The year started with fears that the Eurozone was plunging into recession but this proved to be overly pessimistic. The Eurozone economy bounced back in the first quarter. Growth across the bloc accelerated to 1.5% y/y from 0.9% y/y in the final three months of 2018. The region was buoyed by strong expansion in Spain, which enjoyed quarter-on-quarter growth of 0.7%, while Italy grew 0.2%, emerging from recession. There was particular relief in Germany where the great old locomotive had itself been teetering on recession with gloom in the famous ‘Mittelstand’ small and medium size specialist companies that supply much of the machinery for factories around the world.
The positive economic numbers cheered markets but major concerns remain, reflecting ongoing subdued survey readings, particularly on manufacturing. With around 45% of GDP coming from exports the Eurozone is particularly sensitive to a slowdown in global trade and so would be a big loser from any escalation in the trade wars. If we’re not too careful we’ll be back to talking about the ‘Japanification’ of Europe, many years of deflation and minimal growth in other words.
Slower growth is certainly on the mind of Mario Draghi in his last few months of his lauded reign as head honcho at the ECB and he is back in ‘whatever it takes’ mode talking of ‘considerable headroom’ for more asset purchases (QE) or interest rate cuts. This has implications for the stock market of course, not least for the financial stocks that account for roughly 20% of European indices. Should the ECB be forced to cut rates into even deeper territory the outlook for these stocks gets ever worse.
The results from the European Parliament voting across the continent changes the narrative of Brussels politics, weakening the grand centrist coalition and signalling the rise of anti-establishment parties, be they left or right, populist, nationalist, radicals or Greens.

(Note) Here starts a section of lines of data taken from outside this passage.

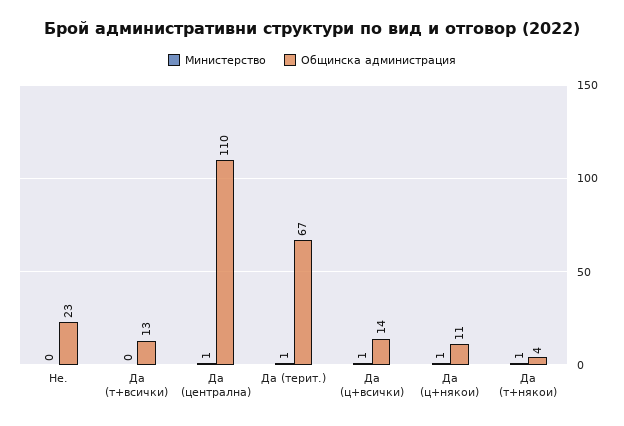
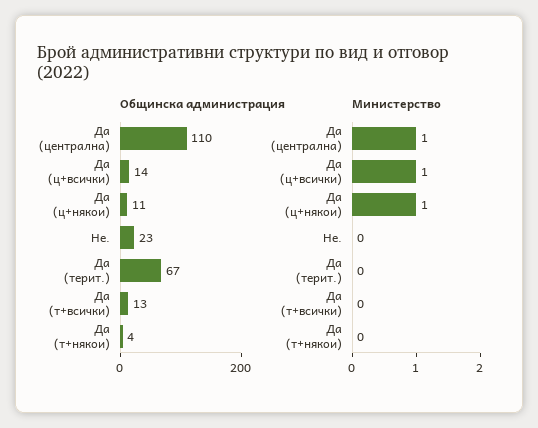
  {
    "Министерство": {
      "Не.": 0,
      "Да (т+всички)": 0,
      "Да (централна)": 1,
-     "Да (терит.)": 1,
+     "Да (терит.)": 0,
      "Да (ц+всички)": 1,
      "Да (ц+някои)": 1,
-     "Да (т+някои)": 1
+     "Да (т+някои)": 0
    },
    "Общинска администрация": {
      "Не.": 23,
      "Да (т+всички)": 13,
      "Да (централна)": 110,
      "Да (терит.)": 67,
      "Да (ц+всички)": 14,
      "Да (ц+някои)": 11,
      "Да (т+някои)": 4
    }
  }

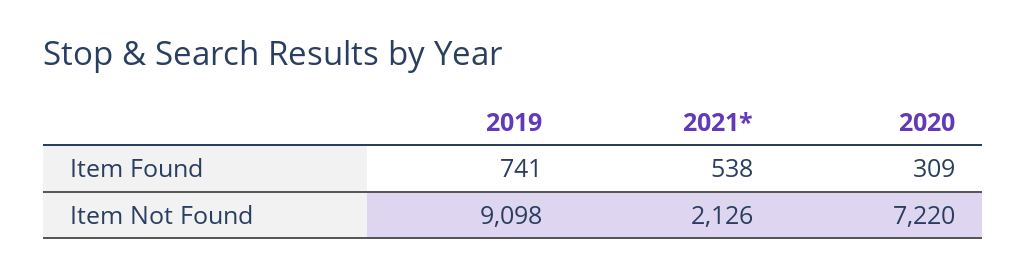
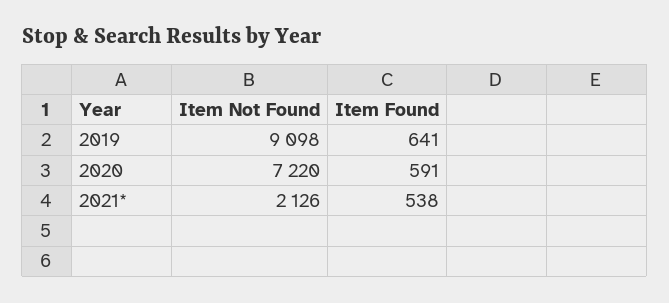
  {
    "2019": {
-     "Item Found": 741,
+     "Item Found": 641,
      "Item Not Found": 9098
    },
    "2021*": {
      "Item Found": 538,
      "Item Not Found": 2126
    },
    "2020": {
-     "Item Found": 309,
+     "Item Found": 591,
      "Item Not Found": 7220
    }
  }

This has given rise to a fractured and potentially chaotic EU Parliament and the dysfunctionality of Eurozone politics grows ever apace.
As with other global markets and despite the deteriorating fundamentals, European markets continue to ratchet up strong gains with most bourses producing a double digit return for the year. The MSCI Europe is now trading on a forward P/E of around 13.5x which feels pretty much like fair value.
Summary: Equity markets have produced strong returns this year but fundamentals remain challenging as growth and earnings estimates falter and politics remain as dysfunctional as ever.